Reliable Transport Soft Reset

This page describes the soft reset functionality.

In kdb Insights Enterprise when an instance of RT runs using a 3 node cluster, RT can continue to run if there are 2 of the 3 nodes running, however it is not ideal as there is now no additional resiliency and old messages cannot be archived unless all 3 nodes are running. If for some reason the 3^rd node cannot come back up or if one of the remaining 2 nodes goes down, messages eventually stop flowing.

In these cases a soft reset can often allow the 3^rd node to rejoin without losing any messages as a soft reset ensures RT retains the knowledge of what has been replicated/merged from a publisher.

Soft Reset Workflow

The API to execute the soft reset can be configured, however the default behavior is listed below:

The sequencer service is stopped
A snapshot of the current state is saved:
- last input position from each input directory
- watermarks required for deduplication
- last output position
All state files (/s/state) are removed
The sequencers are restarted

Triggering a Soft Reset

A user can call an API on the RT supervisor process running in their kubernetes cluster which triggers a soft reset. This only needs to be performed on one of the nodes in the RT cluster, RT automatically manages the orchestration of the soft reset across the other nodes.

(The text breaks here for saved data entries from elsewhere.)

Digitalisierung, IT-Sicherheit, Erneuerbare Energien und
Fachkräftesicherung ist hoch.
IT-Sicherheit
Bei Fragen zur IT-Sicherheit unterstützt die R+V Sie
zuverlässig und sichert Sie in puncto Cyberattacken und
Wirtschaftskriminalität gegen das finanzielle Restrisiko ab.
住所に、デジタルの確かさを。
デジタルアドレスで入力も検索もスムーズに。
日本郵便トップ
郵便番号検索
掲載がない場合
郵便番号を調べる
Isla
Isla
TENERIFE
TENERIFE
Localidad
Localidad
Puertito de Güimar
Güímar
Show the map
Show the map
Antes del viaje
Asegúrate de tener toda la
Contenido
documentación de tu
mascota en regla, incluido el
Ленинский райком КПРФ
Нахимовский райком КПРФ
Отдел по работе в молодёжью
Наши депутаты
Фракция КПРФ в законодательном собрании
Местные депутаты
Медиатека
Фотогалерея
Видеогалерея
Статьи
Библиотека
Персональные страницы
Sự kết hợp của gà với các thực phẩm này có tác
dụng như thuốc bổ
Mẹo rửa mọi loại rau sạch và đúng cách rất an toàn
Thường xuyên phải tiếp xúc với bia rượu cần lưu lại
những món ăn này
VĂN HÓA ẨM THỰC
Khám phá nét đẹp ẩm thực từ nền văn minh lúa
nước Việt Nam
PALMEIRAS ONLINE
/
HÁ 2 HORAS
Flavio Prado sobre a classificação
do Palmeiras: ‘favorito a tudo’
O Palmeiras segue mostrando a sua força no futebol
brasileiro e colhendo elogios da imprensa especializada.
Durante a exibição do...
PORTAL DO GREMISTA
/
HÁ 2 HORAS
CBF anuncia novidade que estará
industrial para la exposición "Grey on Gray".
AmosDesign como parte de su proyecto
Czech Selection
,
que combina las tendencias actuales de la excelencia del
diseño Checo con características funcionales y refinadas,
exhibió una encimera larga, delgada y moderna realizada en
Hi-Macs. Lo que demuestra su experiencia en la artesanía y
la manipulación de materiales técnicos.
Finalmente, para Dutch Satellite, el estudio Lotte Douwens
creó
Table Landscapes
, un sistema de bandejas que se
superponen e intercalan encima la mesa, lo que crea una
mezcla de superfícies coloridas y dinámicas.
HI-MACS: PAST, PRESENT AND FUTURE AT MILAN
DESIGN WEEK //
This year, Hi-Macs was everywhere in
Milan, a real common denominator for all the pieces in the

Details on this API are available here.

Status

The reset-status REST request can be called on any of the RT nodes in an RT cluster and provides the reset status of that node. This allows the user to identify whether the RT node is in the middle of a soft reset, or whether it is available for a hard or soft reset.

Warning

RT can only handle one reset request at a time. If the RT pod is in the middle of executing a reset command, it returns to a HTTP request with a status of 503 (unavailable).